<<<<

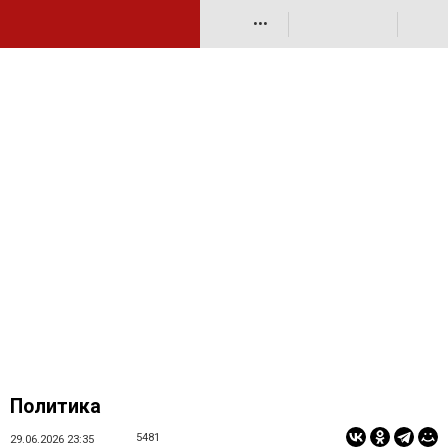
•••
Политика
5481
29.06.2026 23:35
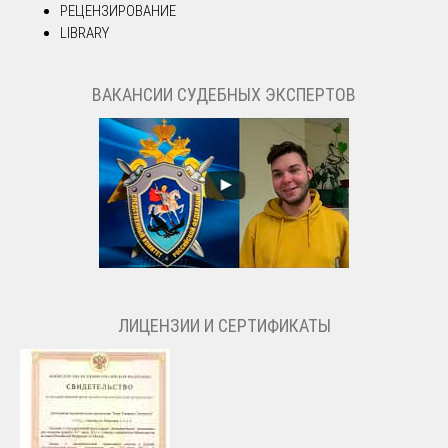
РЕЦЕНЗИРОВАНИЕ
LIBRARY
ВАКАНСИИ СУДЕБНЫХ ЭКСПЕРТОВ
ЛИЦЕНЗИИ И СЕРТИФИКАТЫ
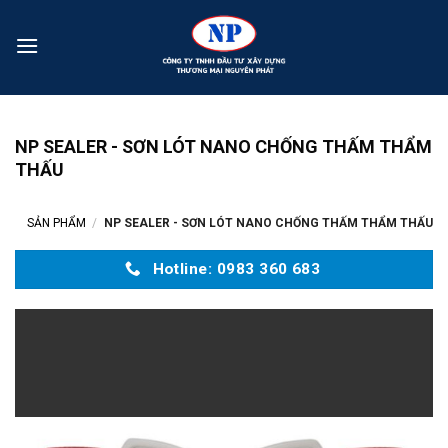
NP SEALER - SƠN LÓT NANO CHỐNG THẤM THẨM
THẤU
SẢN PHẨM
/
NP SEALER - SƠN LÓT NANO CHỐNG THẤM THẨM THẤU
Hotline:
0983 360 683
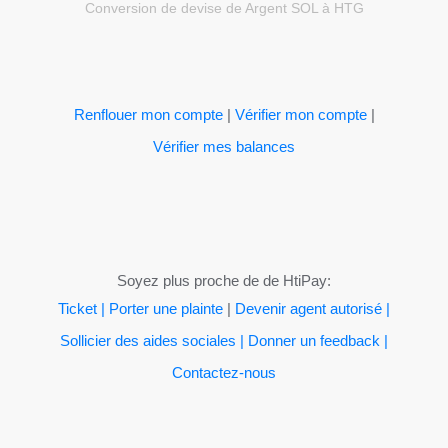
Conversion de devise de Argent SOL à HTG
Renflouer mon compte
|
Vérifier mon compte
|
Vérifier mes balances
Soyez plus proche de de HtiPay:
Ticket | Porter une plainte
|
Devenir agent autorisé |
Sollicier des aides sociales |
Donner un feedback |
Contactez-nous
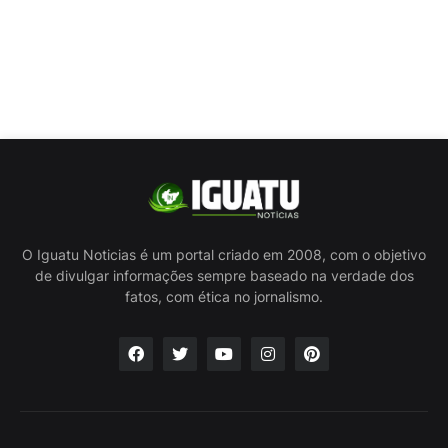
O Iguatu Noticias é um portal criado em 2008, com o objetivo
de divulgar informações sempre baseado na verdade dos
fatos, com ética no jornalismo.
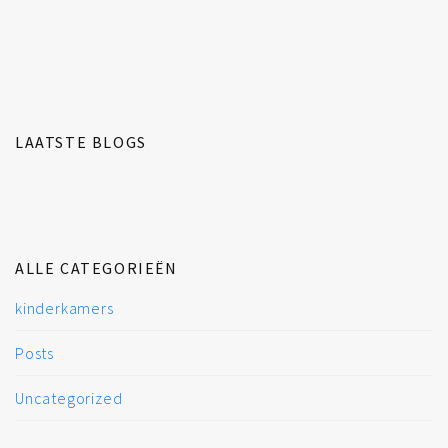
LAATSTE BLOGS
ALLE CATEGORIEËN
kinderkamers
Posts
Uncategorized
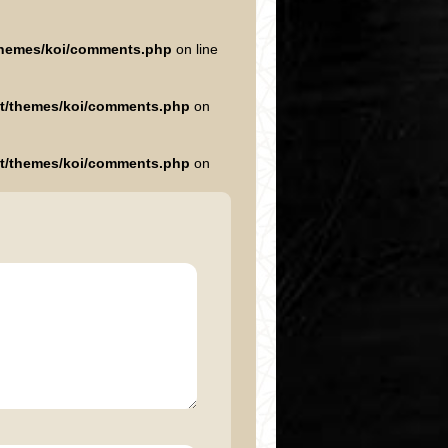
/themes/koi/comments.php
on line
nt/themes/koi/comments.php
on
nt/themes/koi/comments.php
on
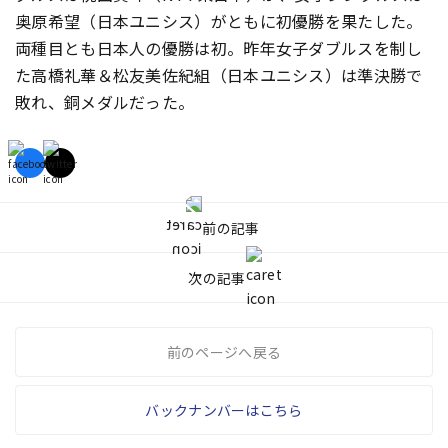
奥原希望（日本ユニシス）がともに初優勝を果たした。
両種目とも日本人の優勝は初。昨年女子ダブルスを制し
た高橋礼華＆松友美佐紀組（日本ユニシス）は準決勝で
敗れ、銅メダルだった。
前の記事
次の記事
前のページへ戻る
バックナンバーはこちら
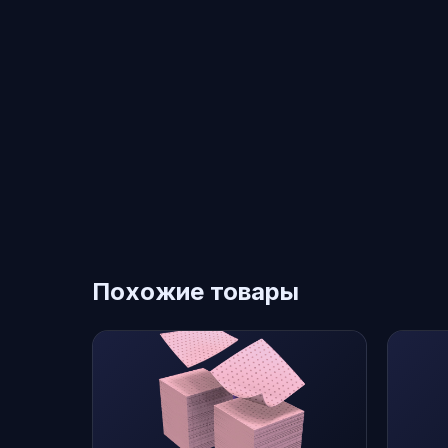
Похожие товары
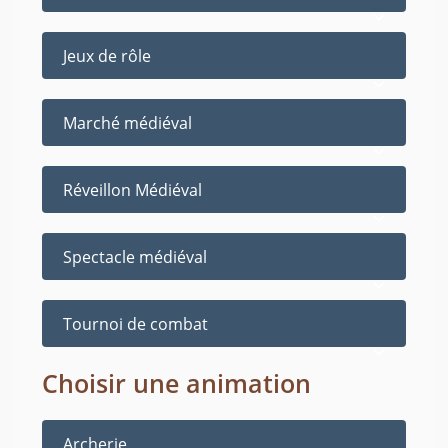
Jeux de rôle
Marché médiéval
Réveillon Médiéval
Spectacle médiéval
Tournoi de combat
Choisir une animation
Archerie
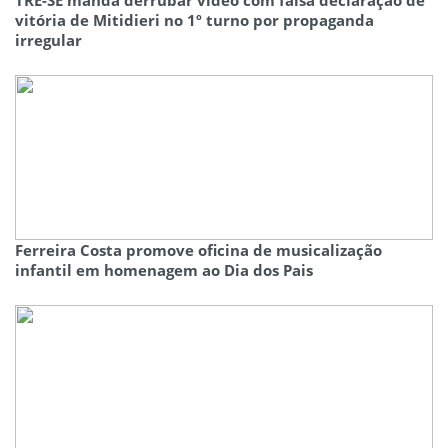
TRE-SE manda derrubar vídeo com falsa declaração de
vitória de Mitidieri no 1º turno por propaganda
irregular
Ferreira Costa promove oficina de musicalização
infantil em homenagem ao Dia dos Pais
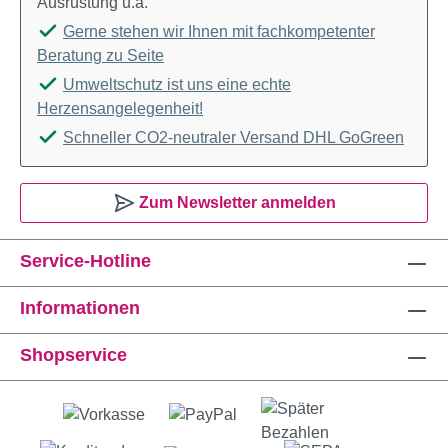
Ausrüstung u.ä.
Gerne stehen wir Ihnen mit fachkompetenter
Beratung zu Seite
Umweltschutz ist uns eine echte
Herzensangelegenheit!
Schneller CO2-neutraler Versand DHL GoGreen
Zum Newsletter anmelden
Service-Hotline
Informationen
Shopservice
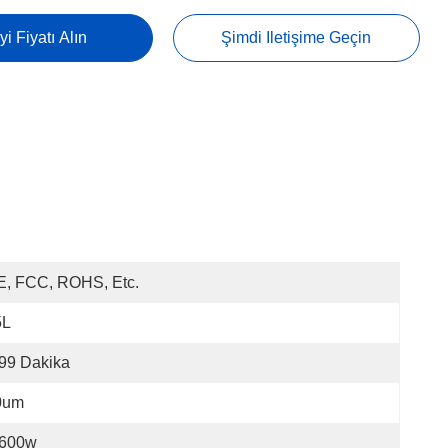
yi Fiyatı Alın
Şimdi Iletişime Geçin
E, FCC, ROHS, Etc.
5L
99 Dakika
0um
-600w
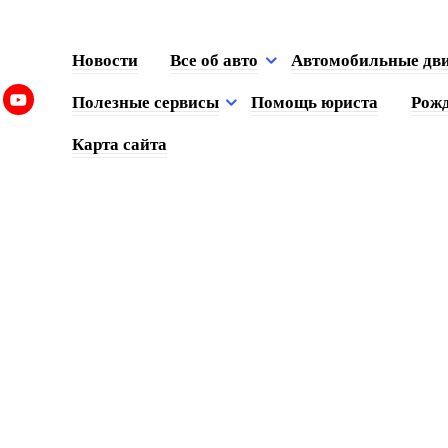
Новости
Все об авто
Автомобильные дв
Полезные сервисы
Помощь юриста
Рожд
Карта сайта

>>>>

▶ **AIM OF THE EXERCISE**: With the pictures dropped, give every entry above again exactly.

▶ **ANSWER BOX**:
•••
Политика
5481
29.06.2026 23:35
РЕЦЕНЗИРОВАНИЕ
LIBRARY
ВАКАНСИИ СУДЕБНЫХ ЭКСПЕРТОВ
ЛИЦЕНЗИИ И СЕРТИФИКАТЫ
NP SEALER - SƠN LÓT NANO CHỐNG THẤM THẨM
THẤU
SẢN PHẨM
/
NP SEALER - SƠN LÓT NANO CHỐNG THẤM THẨM THẤU
Hotline:
0983 360 683
Conversion de devise de Argent SOL à HTG
Renflouer mon compte
|
Vérifier mon compte
|
Vérifier mes balances
Soyez plus proche de de HtiPay:
Ticket | Porter une plainte
|
Devenir agent autorisé |
Sollicier des aides sociales |
Donner un feedback |
Contactez-nous
O Iguatu Noticias é um portal criado em 2008, com o objetivo
de divulgar informações sempre baseado na verdade dos
fatos, com ética no jornalismo.
LAATSTE BLOGS
ALLE CATEGORIEËN
kinderkamers
Posts
Uncategorized
/themes/koi/comments.php
on line
nt/themes/koi/comments.php
on
nt/themes/koi/comments.php
on
奥原希望（日本ユニシス）がともに初優勝を果たした。
両種目とも日本人の優勝は初。昨年女子ダブルスを制し
た高橋礼華＆松友美佐紀組（日本ユニシス）は準決勝で
敗れ、銅メダルだった。
前の記事
次の記事
前のページへ戻る
バックナンバーはこちら
Похожие товары
Jeux de rôle
Marché médiéval
Réveillon Médiéval
Spectacle médiéval
Tournoi de combat
Choisir une animation
Archerie
TRE-SE manda derrubar vídeo com falsa declaração de
vitória de Mitidieri no 1º turno por propaganda
irregular
Ferreira Costa promove oficina de musicalização
infantil em homenagem ao Dia dos Pais
Ausrüstung u.ä.
Gerne stehen wir Ihnen mit fachkompetenter
Beratung zu Seite
Umweltschutz ist uns eine echte
Herzensangelegenheit!
Schneller CO2-neutraler Versand DHL GoGreen
Zum Newsletter anmelden
Service-Hotline
Informationen
Shopservice
yi Fiyatı Alın
Şimdi Iletişime Geçin
E, FCC, ROHS, Etc.
5L
99 Dakika
0um
-600w
Новости
Все об авто
Автомобильные дв
Полезные сервисы
Помощь юриста
Рожд
Карта сайта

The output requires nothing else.